Use environment variables for process-level overrides:

export OPENMED_TORCH_DEVICE=mps
# or use the broader compatibility variable:
export OPENMED_DEVICE=cpu

OPENMED_TORCH_DEVICE takes precedence over OPENMED_DEVICE. Explicit config, such as OpenMedConfig(device="cpu"), takes precedence over both.

MPS tuning defaults¶

When the resolved torch device is mps, OpenMed applies conservative PyTorch MPS environment defaults before loading the model:

Variable	Default	Why it is set
`PYTORCH_ENABLE_MPS_FALLBACK`	`1`	Allows unsupported MPS ops to run on CPU instead of failing immediately.
`PYTORCH_MPS_HIGH_WATERMARK_RATIO`	`1.0`	Keeps allocations within PyTorch's recommended working-set size.
`PYTORCH_MPS_LOW_WATERMARK_RATIO`	`0.9`	Encourages earlier adaptive commits and garbage collection.
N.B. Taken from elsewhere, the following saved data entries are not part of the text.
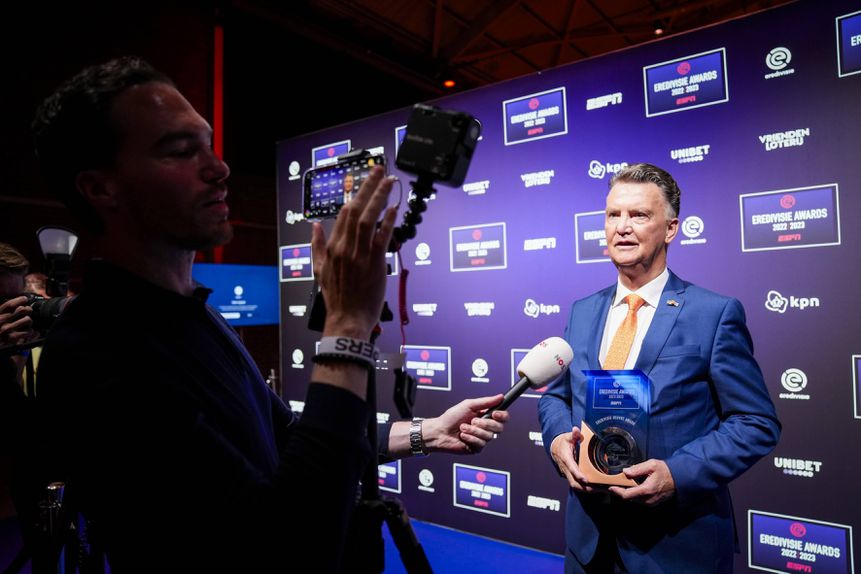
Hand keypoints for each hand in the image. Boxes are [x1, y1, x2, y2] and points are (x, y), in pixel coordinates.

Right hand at [0, 295, 36, 347]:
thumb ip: (4, 312)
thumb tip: (18, 303)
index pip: (9, 304)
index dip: (20, 300)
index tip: (25, 299)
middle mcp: (0, 320)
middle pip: (21, 309)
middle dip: (28, 309)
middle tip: (29, 311)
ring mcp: (6, 329)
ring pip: (27, 319)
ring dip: (30, 321)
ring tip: (27, 323)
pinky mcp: (12, 338)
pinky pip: (28, 331)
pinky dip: (30, 331)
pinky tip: (27, 332)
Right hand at [311, 165, 396, 339]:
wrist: (347, 319)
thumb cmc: (337, 299)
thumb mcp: (319, 271)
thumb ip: (317, 246)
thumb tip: (315, 226)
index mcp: (332, 248)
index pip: (344, 213)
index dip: (355, 194)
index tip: (364, 181)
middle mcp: (344, 248)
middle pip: (356, 209)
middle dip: (368, 187)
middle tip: (378, 170)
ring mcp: (359, 254)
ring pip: (368, 218)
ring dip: (379, 197)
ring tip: (388, 182)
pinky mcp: (374, 263)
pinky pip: (381, 236)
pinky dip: (388, 221)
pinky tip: (394, 208)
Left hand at [422, 395, 507, 454]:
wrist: (440, 431)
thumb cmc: (452, 417)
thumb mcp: (468, 405)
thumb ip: (486, 401)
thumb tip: (500, 396)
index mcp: (486, 416)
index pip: (503, 417)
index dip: (502, 415)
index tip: (494, 413)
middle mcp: (486, 428)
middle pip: (499, 428)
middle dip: (485, 424)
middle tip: (473, 420)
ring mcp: (482, 438)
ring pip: (489, 436)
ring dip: (474, 431)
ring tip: (463, 428)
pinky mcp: (477, 448)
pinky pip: (481, 444)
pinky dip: (470, 438)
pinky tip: (462, 436)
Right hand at [550, 427, 592, 491]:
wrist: (555, 448)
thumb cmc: (563, 443)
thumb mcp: (567, 437)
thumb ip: (573, 434)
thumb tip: (576, 430)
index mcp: (566, 459)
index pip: (571, 468)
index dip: (578, 475)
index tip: (585, 479)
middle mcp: (566, 469)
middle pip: (574, 482)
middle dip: (585, 488)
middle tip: (598, 488)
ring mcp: (568, 474)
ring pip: (576, 486)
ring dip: (587, 490)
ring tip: (601, 490)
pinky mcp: (570, 477)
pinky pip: (577, 485)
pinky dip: (586, 488)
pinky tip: (597, 488)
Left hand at [608, 459, 675, 505]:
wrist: (680, 479)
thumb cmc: (666, 471)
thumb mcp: (652, 465)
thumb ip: (637, 469)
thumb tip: (625, 472)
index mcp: (647, 490)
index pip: (627, 495)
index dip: (617, 492)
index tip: (610, 487)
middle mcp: (648, 499)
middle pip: (629, 498)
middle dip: (620, 492)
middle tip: (613, 485)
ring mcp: (651, 502)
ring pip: (634, 500)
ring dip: (627, 493)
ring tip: (621, 485)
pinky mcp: (653, 503)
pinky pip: (639, 500)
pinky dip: (634, 495)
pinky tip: (632, 487)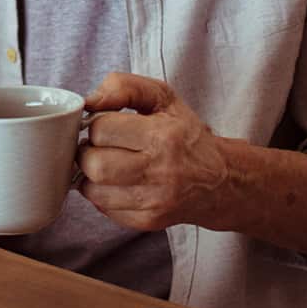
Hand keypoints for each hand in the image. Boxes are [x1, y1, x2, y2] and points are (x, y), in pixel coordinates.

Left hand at [77, 73, 231, 231]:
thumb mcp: (162, 97)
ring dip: (90, 176)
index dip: (95, 124)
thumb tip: (89, 101)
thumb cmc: (185, 134)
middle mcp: (161, 170)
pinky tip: (118, 183)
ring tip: (106, 164)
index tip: (104, 125)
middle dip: (87, 152)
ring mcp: (154, 200)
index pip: (102, 129)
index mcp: (163, 135)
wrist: (219, 180)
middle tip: (98, 147)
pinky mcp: (148, 221)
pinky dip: (102, 195)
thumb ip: (124, 86)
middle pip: (94, 164)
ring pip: (93, 190)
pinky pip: (104, 209)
Existing values are preserved, so deployment-specific choices from your shell, service manager, or notebook are not overwritten. See the official PyTorch MPS environment variable reference for the complete list of knobs.

Caveats¶

MPS support is broad but not identical to CPU or CUDA. With PYTORCH_ENABLE_MPS_FALLBACK=1, unsupported operations can move to CPU, which may reduce throughput and introduce extra device transfers. For strict reproducibility checks, set device="cpu" or OPENMED_TORCH_DEVICE=cpu.

The resolver recommends float32 as the safe default dtype on MPS. Only use float16 or other reduced precision settings when you have validated recall and span integrity for the specific model and dataset.